───── Text section ─────
SITE SELECTION AND ORIENTATION OF GREENHOUSE :

A good site can make a difference in the functional and environmental operations of greenhouse. Ground slope for drainage is an important factor. Adequate provision should be made to divert surface water away from the greenhouse.
A greenhouse needs a dependable source of energy in the form of electricity and/or other fuel for environmental control. An electric power distribution line adjacent to the site will reduce the investment on cable laying A short access to all weather public road will facilitate material handling to and from greenhouse. Nearness supply to the market is another added advantage. A dependable supply of good quality water is needed for a greenhouse. Greenhouses should be located away from buildings and trees to avoid obstruction of sunlight.
Orientation of the greenhouse is another important factor. An East-West oriented free standing greenhouse maintains better winter light as compared to a North-South oriented greenhouse. Therefore, in north India, a free standing greenhouse should be oriented in East-West direction.. Gutter connected greenhouses should be oriented North-South to avoid continuous shading of certain portions of the green house due to structural members.
A greenhouse structure has three distinct segments i.e. frame, glazing material and control/monitoring equipment. All the three components have different designed life periods Whereas a greenhouse frame is designed for a service period of 15 to 25 years, glazing materials have lire span or 2 to 20 years, control and monitoring equipment normally wear out in 5 to 10 years.
In the prevailing economic conditions, where capital is a scare input, the choice often favors low initial investment greenhouses. Galvanised mild steel pipe as a structural member in association with wide width u.v.stabilized polyethylene film is a common option selected by greenhouse designers. A 600 to 800 gauge thick polyethylene film can safely withstand normal wind loads prevailing in most parts of the country. A single piece polyethelene film to cover greenhouse is preferred due to material economy, easy handling and improved environmental control. A 800 gauge thick polyethylene film costs approximately Rs.26/square meter and has a service span of 2 to 3 years. The selection of greenhouse equipment depends on local climatic conditions and the crops to be grown. A heating unit is a must in cold regions and a cooling unit is required in all climates in India.
─────
Instruction 1 =>
According to the greenhouse site selection text, why should gutter connected greenhouses be oriented North-South?
───── Exercise material ─────
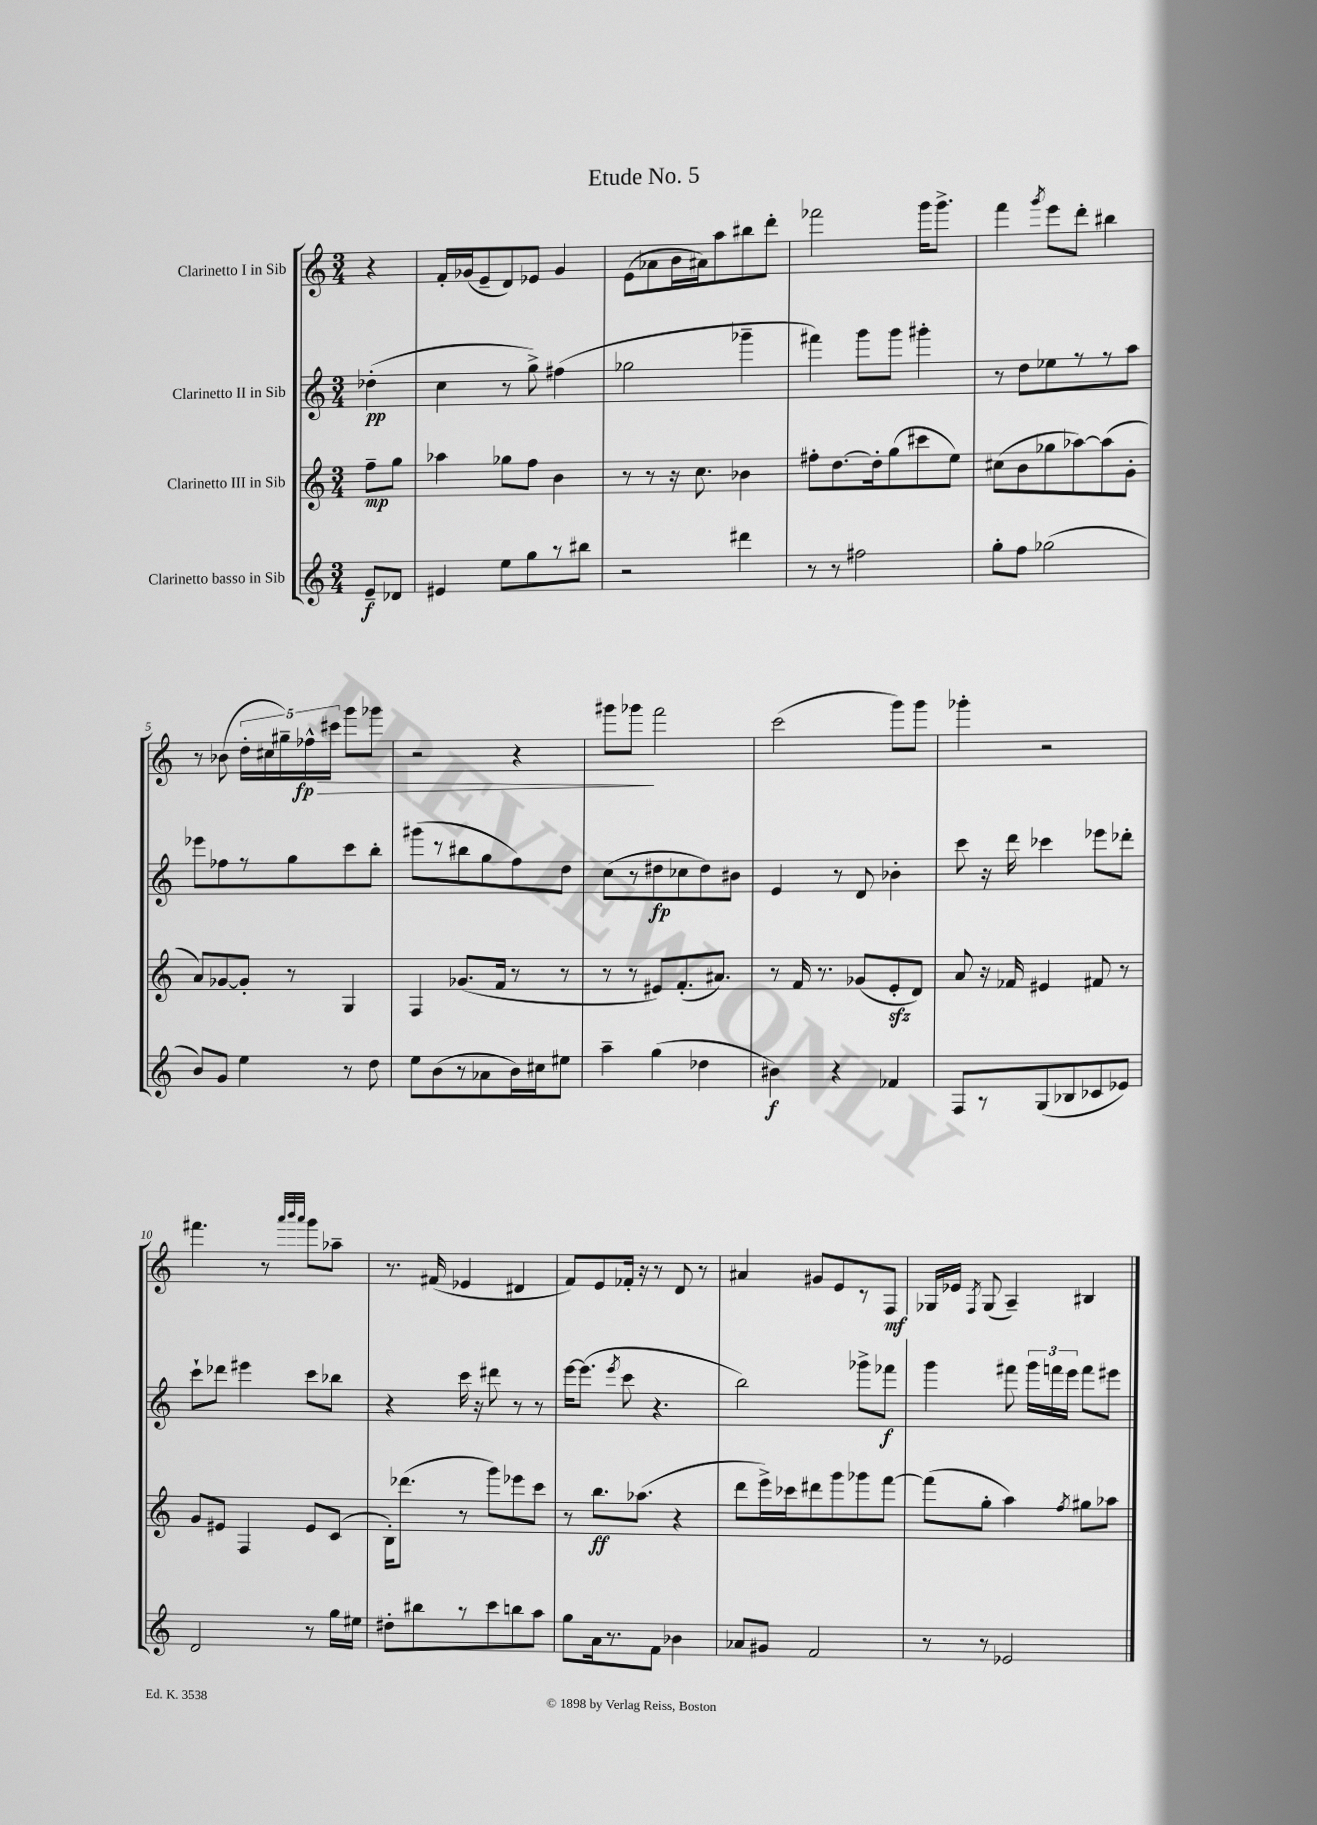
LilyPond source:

\header { title = "Etude No. 5" }
<<
\new StaffGroup <<
\new Staff = "s0" \with { instrumentName = "Clarinetto I in Sib" } {
    \clef treble \key c \major \numericTimeSignature \time 3/4 \partial 4
    \autoBeamOff r4 |
    f'16[-. ges'16( e'8-- d'8) ees'8] ges'4 |
    e'8[( aes'8 b'16 ais'16) a''8 bis''8 d'''8]-. |
    fes'''2 g'''16[ g'''8.]-> |
    f'''4 \acciaccatura { g'''8 } e'''8[ d'''8]-. bis''4 |
    r8 bes'8( \tuplet 5/4 { d''16[-. cis''16 gis''16--) fes''16-^\fp cis'''16]\> } g'''8[ ges'''8] |
    r2 r4 |
    gis'''8[ ges'''8]\! f'''2 |
    c'''2( g'''8[) g'''8] |
    ges'''4-. r2 |
    fis'''4. r8 \grace { a'''32[ b'''32 a'''32] } g'''8[ aes''8]-- |
    r8. fis'16( ees'4 dis'4 |
    f'8[) e'8 fes'16]-. r16 r8 d'8 r8 |
    ais'4 gis'8[ e'8 r8 f8]\mf |
    ges16[ ees'16] \acciaccatura { f8 } ges8( a4--) bis4 \bar "|." |
}
\new Staff = "s1" \with { instrumentName = "Clarinetto II in Sib" } {
    \clef treble \key c \major \numericTimeSignature \time 3/4 \partial 4
    \autoBeamOff des''4-.\pp( |
    c''4 r8 g''8->) fis''4( |
    ges''2 ges'''4-- |
    fis'''4) g'''8[ g'''8] gis'''4-. |
    r8 d''8[ ees''8 r8 r8 a''8] |
    ees'''8[ fes''8 r8 g''8 c'''8 b''8]-. |
    gis'''8[( r8 bis''8 g''8 f''8) d''8] |
    c''8[( r8 dis''8\fp ces''8 dis''8) bis'8] |
    e'4 r8 d'8 bes'4-. |
    c'''8 r16 d'''16 ces'''4 ees'''8[ des'''8]-. |
    c'''8[-! des'''8] eis'''4 c'''8[ bes''8] |
    r4 c'''16 r16 dis'''8 r8 r8 |
    e'''16[~ e'''8.]( \acciaccatura { e'''8 } c'''8 r4. |
    b''2) ges'''8[-> fes'''8]\f |
    g'''4 fis'''8 \tuplet 3/2 { g'''16[ f'''16 e'''16] } f'''8[ eis'''8] \bar "|." |
}
\new Staff = "s2" \with { instrumentName = "Clarinetto III in Sib" } {
    \clef treble \key c \major \numericTimeSignature \time 3/4 \partial 4
    \autoBeamOff f''8[--\mp g''8] |
    aes''4 ges''8[ f''8] b'4 |
    r8 r8 r16 c''8. bes'4 |
    fis''8[-. d''8.~ d''16-. g''8( cis'''8 e''8]) |
    cis''8[( b'8 ges''8 aes''8~) aes''8( g'8]-. |
    a'8[) ges'8~ ges'8]-. r8 g4 |
    f4 ges'8.[( f'16] r8 r8 |
    r8 r8 eis'8[) f'8.-.( ais'8.]) |
    r8 f'16 r8. ges'8[( e'8-.\sfz d'8]) |
    a'8 r16 fes'16 eis'4 fis'8 r8 |
    g'8[ eis'8] f4 eis'8[ c'8]( |
    b16[-.) des'''8.]( r8 g'''8[) ees'''8 c'''8] |
    r8 b''8.[\ff aes''8.]( r4 |
    d'''8[ e'''16->) ces'''16 dis'''8 g'''8 ges'''8 f'''8]~ |
    f'''8[( g''8]-. a''4) \acciaccatura { f''8 } gis''8[ aes''8] \bar "|." |
}
\new Staff = "s3" \with { instrumentName = "Clarinetto basso in Sib" } {
    \clef treble \key c \major \numericTimeSignature \time 3/4 \partial 4
    \autoBeamOff e'8[--\f des'8] |
    eis'4 e''8[ g''8 r8 bis''8] |
    r2 dis'''4 |
    r8 r8 fis''2 |
    g''8[-. f''8] ges''2( |
    b'8[) g'8] e''4 r8 d''8 |
    e''8[ b'8( r8 aes'8 b'16) cis''16 eis''8] |
    a''4-- g''4( des''4 |
    bis'4\f) r4 fes'4 |
    f8[ r8 g8( bes8 ces'8 ees'8]) |
    d'2 r8 g''16[ eis''16] |
    dis''8[-. bis''8 r8 c'''8 b''8 a''8] |
    g''8[ a'16 r8. f'8] bes'4 |
    aes'8[ gis'8] f'2 |
    r8 r8 ees'2 \bar "|." |
}
>>
>>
─────
Instruction 2 =>
Tally the lines in the rows that contain the string "Clarinetto", and give only the number.

Correct answer 1 =>
Gutter connected greenhouses should be oriented North-South so that the structural members do not continuously shade certain portions of the greenhouse.

Correct answer 2 =>
4